La diversité contre l’égalité

de Walter Benn Michaels

Walter Benn Michaels ne fait pas dans le « gentil » ; et ce n’est pas un idéologue.
Par contre il dit assez clairement ce qui est, à savoir que dans le monde capitaliste les pauvres sont bien les maudits de la Terre et que plus personne ne semble songer à y remédier, politiquement; que tout est fait au contraire pour éluder la question et pour parler d’autre chose. Que la simple évocation du problème (qui concerne pourtant directement au moins les trois quarts de la population mondiale) fait de vous un très mauvais sujet, un agitateur aurait-on dit en une autre époque.

Une des principales « méthodes » qu’utilise la domination contemporaine dans le but d’occulter ce sujet « brûlant » est la mise en avant de la « diversité » : toute diversité mériterait le respect.

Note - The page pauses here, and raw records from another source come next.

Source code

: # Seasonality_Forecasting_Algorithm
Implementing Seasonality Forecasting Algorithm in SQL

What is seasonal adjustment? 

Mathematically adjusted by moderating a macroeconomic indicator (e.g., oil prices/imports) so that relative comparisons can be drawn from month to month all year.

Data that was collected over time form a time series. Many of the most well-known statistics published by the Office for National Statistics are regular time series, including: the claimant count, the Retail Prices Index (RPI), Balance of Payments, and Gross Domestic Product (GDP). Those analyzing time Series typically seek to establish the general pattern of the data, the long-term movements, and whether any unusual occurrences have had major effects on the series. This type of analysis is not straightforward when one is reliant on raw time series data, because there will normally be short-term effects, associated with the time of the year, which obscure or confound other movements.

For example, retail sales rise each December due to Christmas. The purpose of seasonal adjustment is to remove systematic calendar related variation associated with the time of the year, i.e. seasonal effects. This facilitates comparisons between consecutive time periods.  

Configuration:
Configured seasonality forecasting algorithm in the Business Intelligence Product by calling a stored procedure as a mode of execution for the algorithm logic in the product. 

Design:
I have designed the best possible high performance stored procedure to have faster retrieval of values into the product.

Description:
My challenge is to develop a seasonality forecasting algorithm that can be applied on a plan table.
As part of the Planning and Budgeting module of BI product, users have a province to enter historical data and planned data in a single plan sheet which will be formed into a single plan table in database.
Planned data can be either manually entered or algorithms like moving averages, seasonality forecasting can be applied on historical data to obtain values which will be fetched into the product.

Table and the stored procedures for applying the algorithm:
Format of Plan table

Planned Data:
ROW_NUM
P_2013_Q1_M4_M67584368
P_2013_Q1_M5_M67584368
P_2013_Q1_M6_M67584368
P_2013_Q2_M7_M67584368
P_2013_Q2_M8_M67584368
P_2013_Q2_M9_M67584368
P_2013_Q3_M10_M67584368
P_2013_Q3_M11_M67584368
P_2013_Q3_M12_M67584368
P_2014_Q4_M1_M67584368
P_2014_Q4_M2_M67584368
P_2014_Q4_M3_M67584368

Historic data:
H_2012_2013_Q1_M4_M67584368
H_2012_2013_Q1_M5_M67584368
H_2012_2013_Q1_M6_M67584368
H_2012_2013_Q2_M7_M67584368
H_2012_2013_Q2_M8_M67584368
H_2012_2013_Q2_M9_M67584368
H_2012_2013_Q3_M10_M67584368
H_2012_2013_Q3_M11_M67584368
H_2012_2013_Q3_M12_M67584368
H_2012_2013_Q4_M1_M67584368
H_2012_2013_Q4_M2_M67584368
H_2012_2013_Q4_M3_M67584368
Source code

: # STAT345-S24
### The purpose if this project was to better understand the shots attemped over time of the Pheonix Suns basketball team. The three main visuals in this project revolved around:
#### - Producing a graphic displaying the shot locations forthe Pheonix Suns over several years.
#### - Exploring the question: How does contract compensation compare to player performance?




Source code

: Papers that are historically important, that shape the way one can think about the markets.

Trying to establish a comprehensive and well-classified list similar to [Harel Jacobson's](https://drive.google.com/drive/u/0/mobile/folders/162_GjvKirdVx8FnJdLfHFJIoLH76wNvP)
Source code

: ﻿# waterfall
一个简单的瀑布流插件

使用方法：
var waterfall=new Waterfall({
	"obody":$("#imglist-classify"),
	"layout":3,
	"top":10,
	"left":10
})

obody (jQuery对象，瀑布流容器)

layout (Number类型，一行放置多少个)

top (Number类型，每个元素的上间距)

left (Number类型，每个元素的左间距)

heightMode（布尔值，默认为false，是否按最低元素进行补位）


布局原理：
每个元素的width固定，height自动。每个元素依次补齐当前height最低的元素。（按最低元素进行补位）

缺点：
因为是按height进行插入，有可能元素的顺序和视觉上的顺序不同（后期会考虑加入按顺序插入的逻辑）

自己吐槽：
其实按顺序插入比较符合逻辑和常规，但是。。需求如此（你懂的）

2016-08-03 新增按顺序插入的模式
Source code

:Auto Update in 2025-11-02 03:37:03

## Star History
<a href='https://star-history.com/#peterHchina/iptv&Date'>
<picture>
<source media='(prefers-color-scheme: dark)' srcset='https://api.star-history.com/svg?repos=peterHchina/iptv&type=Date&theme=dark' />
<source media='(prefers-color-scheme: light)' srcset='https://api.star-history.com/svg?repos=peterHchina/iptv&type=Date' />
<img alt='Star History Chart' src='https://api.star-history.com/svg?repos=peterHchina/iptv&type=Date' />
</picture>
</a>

La monétarisation des techniques de discrimination implique non pas seulement de nouvelles méthodes pour maintenir les indésirables à l’écart, mais aussi une redéfinition des indésirables – non pas les Noirs ni les Juifs, mais les pauvres.

Le fait, par contre, que cette « diversité » ait des conséquences tout à fait différentes selon que l’on soit riche ou pauvre, voilà qui n’est pas du tout à l’ordre du jour.

Il suffit de comparer les obligations liées à la diversité (tout le monde doit être gentil avec tout le monde) avec ce qu’implique l’égalité (certains doivent renoncer à leur richesse) pour comprendre à quel point l’engagement pour la diversité a transformé le projet politique de la gauche américaine (puis européenne et occidentale au sens large du terme)  en un programme visant à ce que les riches de couleur de peau ou d’orientation sexuelle « différentes » se sentent plus « à l’aise » sans toucher à la chose qui, entre toutes, les rend plus « à l’aise » : leur argent.  


Mais les pauvres, eux, n’ont aucune envie de contribuer à la « diversité économique » : ce qu’ils veulent, c’est tout simplement cesser d’être pauvres.

Évidemment, dès que l’on daigne réfléchir quelque peu au problème, on ne peut que constater qu’aucune société ne peut être viable ni même agréable à vivre dans un tel contexte ; sauf par le renforcement permanent d’une psychopathologie qui semble caractériser les classes privilégiées, l’égocentrisme-narcissisme, qui par ce biais particulier prétendent s’éviter tout questionnement. 

Et puis pour faciliter les choses, il faut reconnaître que les techniques d’évitement et de distanciation provoqués directement par le fait d’avoir ou de ne pas avoir d’argent sont très efficaces : on ne fréquente pas les mêmes territoires. Loin des yeux, loin du cœur ! 

Songeons tout de même que les riches, eux aussi, sont une catégorie de la diversité ; peut-être même qu’ils estiment avoir droit également au respect aux vues de leurs difficultés. Oui, tout n’est pas rose même chez les riches.